JOB ITEM: The following entries are to be retyped in full, exactly as written.

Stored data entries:
· · ·

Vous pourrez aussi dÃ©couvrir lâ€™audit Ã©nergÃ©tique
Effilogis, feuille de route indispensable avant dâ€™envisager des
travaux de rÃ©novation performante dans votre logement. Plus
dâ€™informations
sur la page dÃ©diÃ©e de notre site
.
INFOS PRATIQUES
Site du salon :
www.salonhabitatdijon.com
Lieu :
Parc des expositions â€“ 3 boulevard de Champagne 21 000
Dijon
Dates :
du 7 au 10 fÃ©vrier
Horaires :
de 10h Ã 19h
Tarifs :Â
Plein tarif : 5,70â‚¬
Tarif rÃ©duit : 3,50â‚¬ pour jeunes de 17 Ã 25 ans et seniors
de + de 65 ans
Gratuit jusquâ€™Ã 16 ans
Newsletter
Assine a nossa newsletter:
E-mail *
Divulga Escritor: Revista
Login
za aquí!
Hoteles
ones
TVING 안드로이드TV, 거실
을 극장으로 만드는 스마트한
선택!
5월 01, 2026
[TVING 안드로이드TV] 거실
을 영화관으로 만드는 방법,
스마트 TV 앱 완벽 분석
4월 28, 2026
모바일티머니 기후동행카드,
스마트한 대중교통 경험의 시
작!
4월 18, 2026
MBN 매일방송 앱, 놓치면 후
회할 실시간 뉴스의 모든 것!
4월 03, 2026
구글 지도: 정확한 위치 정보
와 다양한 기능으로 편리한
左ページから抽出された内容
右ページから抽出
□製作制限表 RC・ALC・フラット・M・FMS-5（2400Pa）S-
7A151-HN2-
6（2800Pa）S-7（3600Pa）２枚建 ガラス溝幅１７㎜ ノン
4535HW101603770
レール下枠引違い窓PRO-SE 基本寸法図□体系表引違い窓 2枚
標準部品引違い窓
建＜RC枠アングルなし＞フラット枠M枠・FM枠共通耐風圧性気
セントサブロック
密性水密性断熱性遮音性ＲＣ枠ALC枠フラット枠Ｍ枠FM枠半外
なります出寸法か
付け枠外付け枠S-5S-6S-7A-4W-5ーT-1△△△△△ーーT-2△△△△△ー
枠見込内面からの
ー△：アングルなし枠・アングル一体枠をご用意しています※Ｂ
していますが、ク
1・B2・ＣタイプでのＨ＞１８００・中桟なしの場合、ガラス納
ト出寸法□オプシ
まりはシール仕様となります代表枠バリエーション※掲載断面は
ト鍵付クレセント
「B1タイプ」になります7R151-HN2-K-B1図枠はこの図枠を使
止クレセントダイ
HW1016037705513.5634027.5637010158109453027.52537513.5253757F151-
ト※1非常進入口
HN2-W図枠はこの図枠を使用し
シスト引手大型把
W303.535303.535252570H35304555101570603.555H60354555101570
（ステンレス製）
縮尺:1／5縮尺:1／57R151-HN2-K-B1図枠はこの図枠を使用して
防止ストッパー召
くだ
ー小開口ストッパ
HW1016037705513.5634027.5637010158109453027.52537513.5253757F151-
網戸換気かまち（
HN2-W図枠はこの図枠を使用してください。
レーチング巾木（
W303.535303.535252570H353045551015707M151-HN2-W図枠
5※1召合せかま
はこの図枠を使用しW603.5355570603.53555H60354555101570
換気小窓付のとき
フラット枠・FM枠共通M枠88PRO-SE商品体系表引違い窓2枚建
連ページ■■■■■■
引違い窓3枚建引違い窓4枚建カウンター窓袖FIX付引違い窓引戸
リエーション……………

· · ·

ANSWER FOR THE TASK:
Vous pourrez aussi dÃ©couvrir lâ€™audit Ã©nergÃ©tique
Effilogis, feuille de route indispensable avant dâ€™envisager des
travaux de rÃ©novation performante dans votre logement. Plus
dâ€™informations
sur la page dÃ©diÃ©e de notre site
.
INFOS PRATIQUES
Site du salon :
www.salonhabitatdijon.com
Lieu :
Parc des expositions â€“ 3 boulevard de Champagne 21 000
Dijon
Dates :
du 7 au 10 fÃ©vrier
Horaires :
de 10h Ã 19h
Tarifs :Â
Plein tarif : 5,70â‚¬
Tarif rÃ©duit : 3,50â‚¬ pour jeunes de 17 Ã 25 ans et seniors
de + de 65 ans
Gratuit jusquâ€™Ã 16 ans
Newsletter
Assine a nossa newsletter:
E-mail *
Divulga Escritor: Revista
Login
za aquí!
Hoteles
ones
TVING 안드로이드TV, 거실
을 극장으로 만드는 스마트한
선택!
5월 01, 2026
[TVING 안드로이드TV] 거실
을 영화관으로 만드는 방법,
스마트 TV 앱 완벽 분석
4월 28, 2026
모바일티머니 기후동행카드,
스마트한 대중교통 경험의 시
작!
4월 18, 2026
MBN 매일방송 앱, 놓치면 후
회할 실시간 뉴스의 모든 것!
4월 03, 2026
구글 지도: 정확한 위치 정보
와 다양한 기능으로 편리한
左ページから抽出された内容
右ページから抽出
□製作制限表 RC・ALC・フラット・M・FMS-5（2400Pa）S-
7A151-HN2-
6（2800Pa）S-7（3600Pa）２枚建 ガラス溝幅１７㎜ ノン
4535HW101603770
レール下枠引違い窓PRO-SE 基本寸法図□体系表引違い窓 2枚
標準部品引違い窓
建＜RC枠アングルなし＞フラット枠M枠・FM枠共通耐風圧性気
セントサブロック
密性水密性断熱性遮音性ＲＣ枠ALC枠フラット枠Ｍ枠FM枠半外
なります出寸法か
付け枠外付け枠S-5S-6S-7A-4W-5ーT-1△△△△△ーーT-2△△△△△ー
枠見込内面からの
ー△：アングルなし枠・アングル一体枠をご用意しています※Ｂ
していますが、ク
1・B2・ＣタイプでのＨ＞１８００・中桟なしの場合、ガラス納
ト出寸法□オプシ
まりはシール仕様となります代表枠バリエーション※掲載断面は
ト鍵付クレセント
「B1タイプ」になります7R151-HN2-K-B1図枠はこの図枠を使
止クレセントダイ
HW1016037705513.5634027.5637010158109453027.52537513.5253757F151-
ト※1非常進入口
HN2-W図枠はこの図枠を使用し
シスト引手大型把
W303.535303.535252570H35304555101570603.555H60354555101570
（ステンレス製）
縮尺:1／5縮尺:1／57R151-HN2-K-B1図枠はこの図枠を使用して
防止ストッパー召
くだ
ー小開口ストッパ
HW1016037705513.5634027.5637010158109453027.52537513.5253757F151-
網戸換気かまち（
HN2-W図枠はこの図枠を使用してください。
レーチング巾木（
W303.535303.535252570H353045551015707M151-HN2-W図枠
5※1召合せかま
はこの図枠を使用しW603.5355570603.53555H60354555101570
換気小窓付のとき
フラット枠・FM枠共通M枠88PRO-SE商品体系表引違い窓2枚建
連ページ■■■■■■
引違い窓3枚建引違い窓4枚建カウンター窓袖FIX付引違い窓引戸
リエーション……………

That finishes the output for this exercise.